“What are we doing here?” asked Defense Secretary Leon Panetta, stepping outside his wheelhouse to ask about a rising storm involving the Obama administration and the Catholic Church. “What’s the point?”
It was the Fall of 2011 and Panetta had read about a proposed Obama administration rule that would require employers – excluding houses of worship but including religious organizations such as charities, hospitals, and schools – to offer health insurance that fully covered contraception.
Panetta — a Catholic, former U.S. Representative, and White House chief of staff — didn’t quite understand why the Obama administration would be stepping into this conflict.
Panetta’s fears have to a degree been realized as White House officials now find themselves taking heat on a policy debate about conscience and religious liberty; the Obama administration is working to find a way to allow religious organizations to not pay for services they find morally objectionable, while also ensuring that, say, the women nurses and doctors who work at Catholic hospitals have full access to birth control. Some officials are discussing a way to introduce something like the law in Hawaii, where religious organizations don’t have to pay for employee insurance that covers contraception, but they do have to inform employees how they can get it on their own.

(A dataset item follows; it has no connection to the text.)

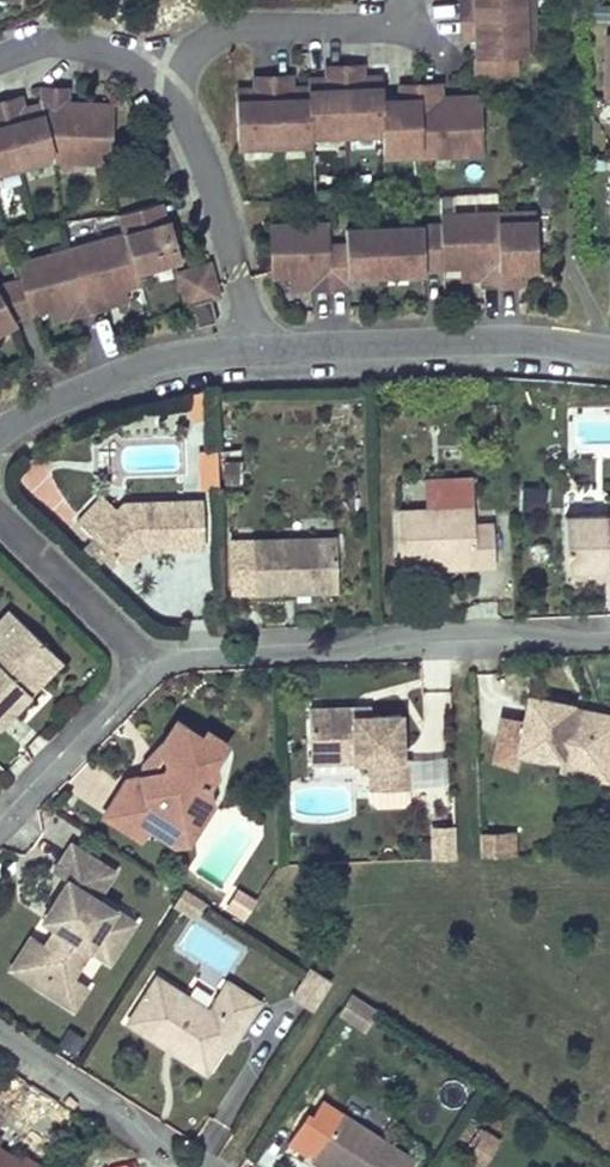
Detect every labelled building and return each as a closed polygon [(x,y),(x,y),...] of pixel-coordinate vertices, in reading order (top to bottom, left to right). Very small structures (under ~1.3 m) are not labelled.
[(461,18),(532,16),(532,0),(460,0),(461,18)] [(532,16),(461,18),(462,37),(475,36),(477,75),(515,73),(514,55),(534,54),(532,16)] [(381,99),(380,77),(362,78),(361,64),(343,65),(346,135),(380,133),(382,133),(380,99),(381,99)] [(346,135),(343,65),(325,66),(325,80),(306,80),(307,88),(308,88),(309,136),(311,136),(346,135)] [(309,136),(308,88),(307,88),(290,89),(290,75),(271,76),(274,146),(311,144),(311,136),(309,136)] [(274,146),(271,76),(253,77),(253,90),(235,91),(237,147),(274,146)] [(480,154),(478,97),(438,99),(437,83),(418,84),(420,156),(480,154)] [(420,156),(418,84),(397,85),(398,98),(381,99),(380,99),(382,133),(380,133),(381,157),(420,156)] [(113,107),(66,104),(67,89),(42,87),(40,104),(55,160),(110,163),(113,107)] [(55,160),(40,104),(23,109),(20,96),(2,101),(20,168),(52,160),(55,160)] [(2,101),(0,101),(0,174),(20,168),(2,101)] [(385,158),(385,174),(422,174),(422,158),(385,158)] [(170,219),(165,220),(160,202),(119,213),(125,232),(136,270),(138,269),(181,257),(170,219)] [(536,268),(534,211),(496,212),(499,283),(517,282),(517,268),(536,268)] [(499,283),(496,212),(439,214),(439,224),(440,224),(441,266),(461,266),(480,265),(481,278),(481,283),(499,283)] [(271,277),(287,276),(310,275),(310,287),(329,287),(327,244),(328,244),(327,222),(269,224),(271,277)] [(441,266),(440,224),(439,224),(383,226),(385,273),(423,272),(424,267),(441,266)] [(385,273),(383,226),(345,227),(345,243),(328,244),(327,244),(329,287),(349,286),(349,274),(385,273)] [(136,270),(125,232),(71,247),(89,310),(106,305),(103,293),(124,287),(141,282),(138,269),(136,270)] [(89,310),(71,247),(16,262),(20,278),(30,313),(47,308),(68,303),(71,315),(89,310)] [(216,287),(208,262),(177,270),(186,305),(190,303),(197,327),(217,321),(209,293),(212,288),(216,287)] [(480,265),(461,266),(461,279),(481,278),(480,265)] [(310,275),(287,276),(288,288),(310,287),(310,275)] [(20,278),(0,284),(0,329),(15,321),(14,318),(30,313),(20,278)] [(127,299),(124,287),(103,293),(106,305),(127,299)] [(68,303),(47,308),(51,320),(71,315),(68,303)] [(497,435),(496,417),(481,417),(482,436),(497,435)] [(218,488),(217,449),(199,450),(200,489),(218,488)] [(226,486),(244,484),(241,460),(223,462),(226,486)] [(473,477),(422,478),(423,508),(474,506),(473,477)] [(544,488),(525,487),(522,509),(542,511),(544,488)] [(186,548),(184,499),(123,501),(117,509),(102,495),(78,520),(126,567),(142,550),(186,548)] [(203,548),(202,499),(184,499),(186,548),(203,548)] [(474,523),(474,506),(423,508),(398,509),(400,561),(438,560),(474,558),(474,565),(494,564),(493,522),(474,523)] [(565,515),(565,569),(587,568),(606,568),(607,574),(609,574),(609,515),(565,515)] [(336,537),(252,540),(254,592),(284,592),(284,584),(292,584),(292,591),(337,590),(336,537)] [(474,558),(438,560),(438,567),(474,565),(474,558)] [(23,622),(0,646),(0,724),(29,694),(23,687),(56,654),(23,622)] [(62,660),(56,654),(23,687),(29,694),(62,660)] [(571,707),(572,705),(528,696),(517,752),(559,760),(557,771),(607,780),(609,765),(609,715),(571,707)] [(399,713),(369,715),(353,715),(353,707),(308,708),(309,746),(353,745),(353,761),(368,760),(369,789),(407,788),(407,757),(401,758),(399,713)] [(369,707),(353,707),(353,715),(369,715),(369,707)] [(225,742),(207,730),(203,737),(177,720),(163,741),(167,759),(173,762),(164,776),(158,772),(142,776),(127,779),(105,814),(140,836),(147,825),(152,817),(159,816),(179,829),(192,808),(211,803),(207,786),(216,773),(213,761),(225,742)] [(167,759),(163,741),(143,763),(142,776),(158,772),(164,776),(173,762),(167,759)] [(353,745),(309,746),(310,762),(353,761),(353,745)] [(211,803),(192,808),(179,829),(159,816),(152,817),(147,825),(174,842),(189,839),(211,803)] [(456,858),(455,826),(432,826),(432,858),(456,858)] [(505,857),(504,833),(480,834),(481,857),(505,857)] [(56,926),(45,943),(34,960),(51,971),(41,987),(73,1007),(88,984),(72,975),(89,948),(109,960),(135,920),(97,897),(114,870),(71,842),(53,870),(66,879),(54,899),(67,908),(56,926)] [(195,918),(205,899),(183,888),(173,906),(195,918)] [(255,901),(237,889),(226,907),(244,919),(255,901)] [(67,908),(54,899),(42,917),(56,926),(67,908)] [(223,974),(239,951),(193,920),(177,943),(223,974)] [(34,960),(45,943),(31,934),(11,967),(41,987),(51,971),(34,960)] [(331,980),(312,968),(294,996),(313,1008),(331,980)] [(259,1002),(227,981),(208,1010),(156,976),(127,1022),(165,1046),(169,1040),(209,1066),(234,1028),(239,1032),(259,1002)] [(376,1009),(351,993),(338,1013),(363,1029),(376,1009)] [(82,1038),(68,1028),(59,1043),(73,1052),(82,1038)] [(209,1066),(169,1040),(165,1046),(205,1072),(209,1066)] [(342,1112),(314,1154),(315,1155),(325,1162),(333,1166),(410,1166),(415,1159),(342,1112)] [(498,1141),(483,1131),(466,1157),(481,1166),(498,1141)] [(0,1147),(0,1166),(41,1166),(23,1156),(20,1160),(0,1147)] [(315,1155),(312,1160),(322,1166),(333,1166),(325,1162),(315,1155)]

The debate within the White House on this issue was, sources say, heated, and President Obama was legitimately torn. Panetta wasn’t alone in his concerns. For months, Vice President Joe Biden and then-White House chief of staff Bill Daley argued internally against the rule, sources tell ABC News. Biden and Daley didn’t think the rule was right on either the policy or the politics, sources said. Joshua Dubois, head of the Office of Faith Based and Neighborhood Partnerships, also expressed concern.
The policy was wrong, the two Catholic men, Biden and Daley, argued, saying that the Obama administration couldn’t force religious charities to pay for something they think is a sin. Sources say that Biden and Daley in these internal debates emphasized the political fallout more so than the policy issue.